In 2019 Keenan was again selected in the Australian men's eight for the 2019 international representative season. The eight placed 5th at the World Rowing Cup II in Poznan and 6th at WRC III in Rotterdam. He was then selected in the Australian men's eight for the 2019 World Rowing Championships in Linz, Austria. The eight were looking for a top five finish at the 2019 World Championships to qualify for the Tokyo Olympics. The eight placed second in their heat and fourth in the final and qualified for Tokyo 2020. In Tokyo the Australian men's eight placed fourth in their heat, fourth in the repechage and sixth in the Olympic A final. Had they repeated their repechage time of 5:25:06 they would have won the silver medal.

Keenan was selected into the Australian men's eight squad for the 2022 international season and the 2022 World Rowing Championships.
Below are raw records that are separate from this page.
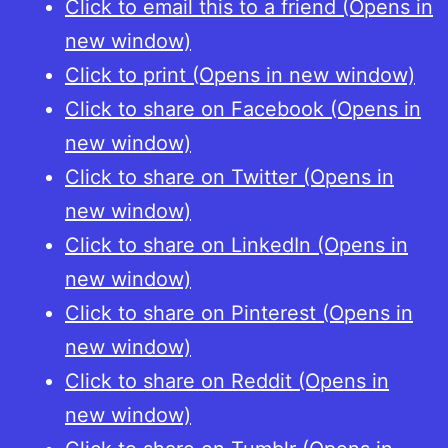
Click to email this to a friend (Opens in
coinage
new window)
in
Click to print (Opens in new window)
the
Click to share on Facebook (Opens in
later
new window)
Middle
Click to share on Twitter (Opens in
Ages,
new window)
part
Click to share on LinkedIn (Opens in
1:
new window)
The
Click to share on Pinterest (Opens in
14th
new window)
Century
Click to share on Reddit (Opens in
new window)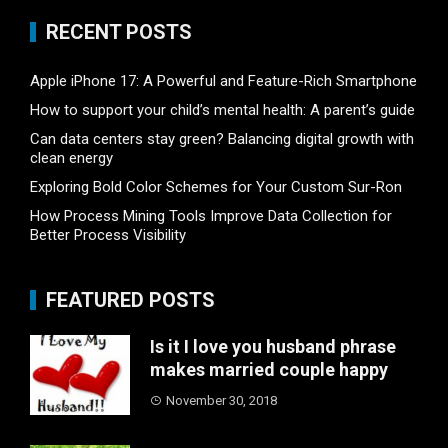
RECENT POSTS
Apple iPhone 17: A Powerful and Feature-Rich Smartphone
How to support your child’s mental health: A parent’s guide
Can data centers stay green? Balancing digital growth with
clean energy
Exploring Bold Color Schemes for Your Custom Sur-Ron
How Process Mining Tools Improve Data Collection for
Better Process Visibility
FEATURED POSTS
Is it I love you husband phrase
makes married couple happy
November 30, 2018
At the World Rowing Cup II in Poznan, Keenan rowed in the Australian men's eight to a silver medal and at the WRC III in Lucerne he raced in the single sculls event.

In March 2023 Keenan was again selected in the Australian senior men's sweep-oar squad for the 2023 international season. At the Rowing World Cup II in Varese Italy, Hicks raced in the Australian men's eight. In the final after a slow start they rowed through most of the field and took second place and a silver medal. At 2023's RWC III in Lucerne, Keenan raced as Australia's 2- entrant with Fergus Hamilton. They won the B final for an overall seventh placing. Keenan and Hamilton were selected to race Australia's coxless pair at 2023 World Rowing Championships in Belgrade, Serbia. They won their heat, progressed through quarters and semis and ultimately placed 2nd in the B final for an overall eight place world ranking. In the process they qualified an Australian men's coxless pair for Paris 2024.